Editoriali

Finire il lavoro

A marzo, Joe Biden dichiarava che un ingresso delle truppe israeliane a Rafah, avrebbe costituito una “linea rossa”, seguito a ruota dalla vicepresidente Kamala Harris, ora candidata alla presidenza degli Stati Uniti, la quale affermava che avendo “studiato le mappe”, una operazione militare a Rafah non era ptraticabile.

Gli Stati Uniti facevano da mosca cocchiera per il coro unanime internazionale che profetava un disastro di proporzioni apocalittiche se Israele avesse fatto il suo ingresso nella cittadina a sud di Gaza. Nonostante gli avvisi, o meglio, le intimazioni, a maggio Israele iniziava a Rafah l’operazione militare avente l’obiettivo di smantellare uno dei battaglioni ancora intatti di Hamas che vi si trovava asserragliato.  Secondo le informazioni in suo possesso, a Rafah si nascondeva anche il leader di Hamas, Yahya Sinwar, ed è infatti lì che ieri è stato ucciso dalle forze dell’IDF mettendo finalmente fine alla sua epopea criminale.
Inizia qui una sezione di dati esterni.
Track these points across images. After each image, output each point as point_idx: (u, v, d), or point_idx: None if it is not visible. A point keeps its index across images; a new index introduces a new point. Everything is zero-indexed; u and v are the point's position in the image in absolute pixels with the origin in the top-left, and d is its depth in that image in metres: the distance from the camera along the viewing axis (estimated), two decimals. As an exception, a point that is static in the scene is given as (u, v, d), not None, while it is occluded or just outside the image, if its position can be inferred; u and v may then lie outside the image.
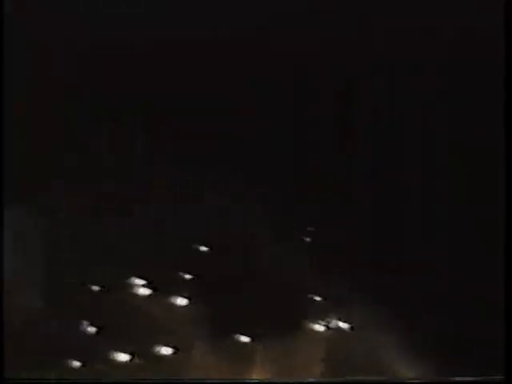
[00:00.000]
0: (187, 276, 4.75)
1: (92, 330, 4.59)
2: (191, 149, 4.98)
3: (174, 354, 4.59)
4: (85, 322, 4.57)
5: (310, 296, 4.73)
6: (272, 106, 5.04)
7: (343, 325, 4.70)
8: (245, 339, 4.62)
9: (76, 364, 4.53)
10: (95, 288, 4.68)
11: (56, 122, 5.01)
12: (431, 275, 4.76)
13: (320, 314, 4.70)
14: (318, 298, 4.74)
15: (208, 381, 4.59)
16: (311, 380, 4.62)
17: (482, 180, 4.90)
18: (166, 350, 4.58)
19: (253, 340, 4.61)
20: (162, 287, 4.71)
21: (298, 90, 5.08)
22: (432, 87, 5.10)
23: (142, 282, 4.71)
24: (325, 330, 4.69)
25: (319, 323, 4.68)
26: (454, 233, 4.86)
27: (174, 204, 4.87)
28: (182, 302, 4.70)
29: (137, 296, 4.70)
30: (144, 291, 4.71)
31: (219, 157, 4.97)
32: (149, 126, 5.00)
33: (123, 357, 4.55)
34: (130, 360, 4.54)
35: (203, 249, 4.82)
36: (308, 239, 4.87)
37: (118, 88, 5.05)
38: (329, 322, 4.68)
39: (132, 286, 4.72)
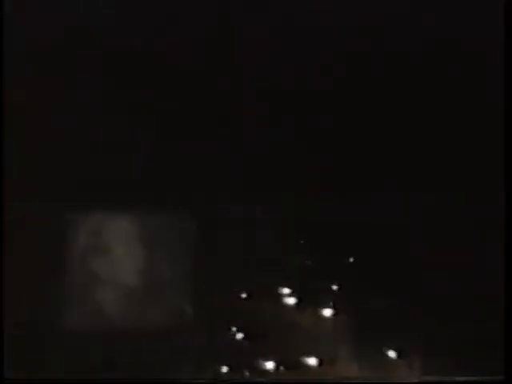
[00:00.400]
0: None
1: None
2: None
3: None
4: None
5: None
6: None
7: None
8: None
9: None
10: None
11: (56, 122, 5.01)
12: (431, 275, 4.76)
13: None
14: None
15: (212, 381, 4.61)
16: (311, 380, 4.62)
17: (482, 180, 4.90)
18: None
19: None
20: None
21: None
22: (432, 86, 5.10)
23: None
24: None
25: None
26: (454, 233, 4.86)
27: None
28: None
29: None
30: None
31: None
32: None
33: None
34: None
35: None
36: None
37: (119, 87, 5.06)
38: None
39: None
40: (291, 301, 4.71)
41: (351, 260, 4.78)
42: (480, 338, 4.59)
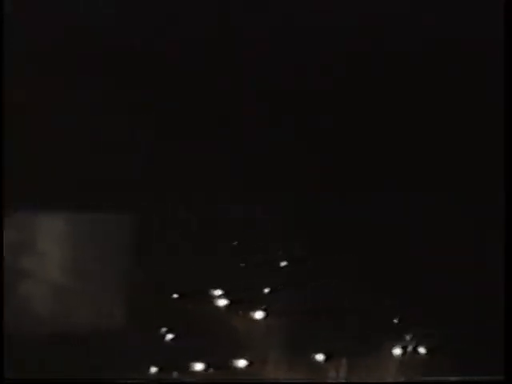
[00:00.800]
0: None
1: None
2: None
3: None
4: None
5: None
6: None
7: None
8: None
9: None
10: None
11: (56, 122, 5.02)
12: (430, 275, 4.76)
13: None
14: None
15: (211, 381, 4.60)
16: (314, 380, 4.62)
17: (482, 180, 4.90)
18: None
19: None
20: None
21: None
22: (432, 86, 5.10)
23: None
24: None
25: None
26: (454, 233, 4.86)
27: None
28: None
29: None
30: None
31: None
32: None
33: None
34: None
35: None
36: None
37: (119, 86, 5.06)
38: None
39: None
40: (223, 302, 4.69)
41: (283, 264, 4.78)
42: (480, 337, 4.58)
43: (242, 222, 4.84)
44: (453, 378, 4.55)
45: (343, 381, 4.59)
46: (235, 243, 4.79)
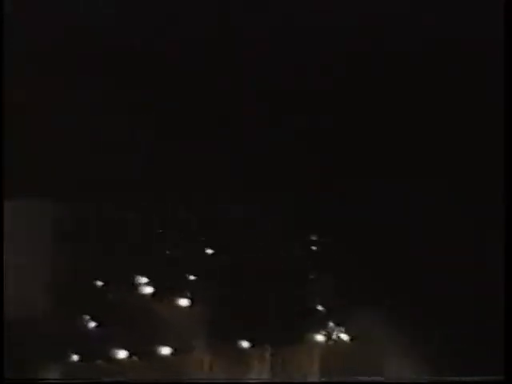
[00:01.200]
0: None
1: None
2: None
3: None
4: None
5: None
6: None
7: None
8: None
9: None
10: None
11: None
12: (430, 275, 4.76)
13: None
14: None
15: (207, 381, 4.59)
16: (311, 380, 4.62)
17: (482, 180, 4.90)
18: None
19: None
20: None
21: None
22: (432, 86, 5.10)
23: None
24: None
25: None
26: (454, 233, 4.86)
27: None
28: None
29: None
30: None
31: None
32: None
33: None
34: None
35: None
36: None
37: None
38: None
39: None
40: (147, 290, 4.68)
41: (210, 251, 4.78)
42: (480, 337, 4.59)
43: (242, 222, 4.84)
44: (453, 378, 4.55)
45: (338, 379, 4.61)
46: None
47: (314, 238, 4.85)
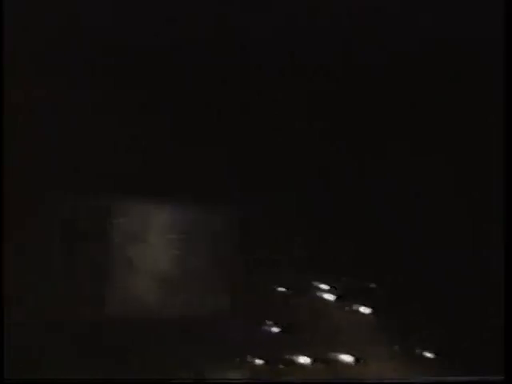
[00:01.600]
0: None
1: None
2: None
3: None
4: None
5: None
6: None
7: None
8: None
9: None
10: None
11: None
12: (430, 275, 4.76)
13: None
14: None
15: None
16: (311, 380, 4.63)
17: (482, 180, 4.91)
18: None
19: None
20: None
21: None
22: (432, 86, 5.11)
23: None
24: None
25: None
26: (454, 232, 4.86)
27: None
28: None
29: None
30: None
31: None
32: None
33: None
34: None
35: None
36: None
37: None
38: None
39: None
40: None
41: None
42: (480, 337, 4.59)
43: (242, 222, 4.85)
44: (453, 378, 4.55)
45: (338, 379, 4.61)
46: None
47: None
Se Netanyahu avesse dato retta alle intimazioni americane, oggi, con ogni probabilità, Sinwar sarebbe ancora in vita. Nulla di quanto previsto dal coro degli avversatori dell’operazione ha preso corpo, ma adesso il coro ha cambiato musica e si elogia Israele per avere ucciso l’architetto del 7 ottobre.

A posteriori, la strategia perseguita da Netanyahu e dai vertici militari al suo comando, si è rivelata vincente, lo rafforza politicamente e indebolisce il ruolo e il peso dell’Amministrazione Biden, che in questo anno trascorso dall’inizio della guerra ha tentato in tutti i modi di commissariarla e di avviarla lungo la propria traiettoria, che non era, non è quella di Israele.

Netanyahu ha condotto il gioco con grande abilità, concedendo al suo principale alleato quello che poteva, anche al prezzo di rallentare la guerra e di avvantaggiare Hamas, permettendo l’ingresso nella Striscia delle derrate alimentari che, in buona parte, Hamas ha saccheggiato, e quindi aprendo ai negoziati per la liberazione degli ostaggi, che gli americani hanno voluto a tutti i costi, ma che il premier israeliano sapeva non avrebbero condotto da nessuna parte a causa dell’irricevibilità delle richieste dell’organizzazione jihadista.

Nel discorso fatto ieri, dopo l’uccisione di Sinwar, Netanyahu si è rivolto quindi retoricamente a Hamas chiedendogli di deporre le armi e di liberare gli ostaggi, ben sapendo che ciò non avverrà e dando, anche in questo caso, un contentino al presidente americano uscente.

Finora la ragione è dalla sua parte, la decapitazione progressiva dei vertici di Hamas e lo smantellamento della sua struttura operativa all’interno della Striscia, stanno proseguendo a ritmo serrato e non ci sono motivi perché proprio adesso, avendo conseguito un grande successo, si debano fermare, soprattutto a solo venti giorni dalle elezioni americane che potrebbero consegnare nuovamente la Casa Bianca a Donald Trump.

Pochi mesi fa, a proposito dell’operazione militare a Gaza, Trump ha esortato Israele a “finish the job”, a completare il lavoro. È quello che Netanyahu si sta accingendo a fare.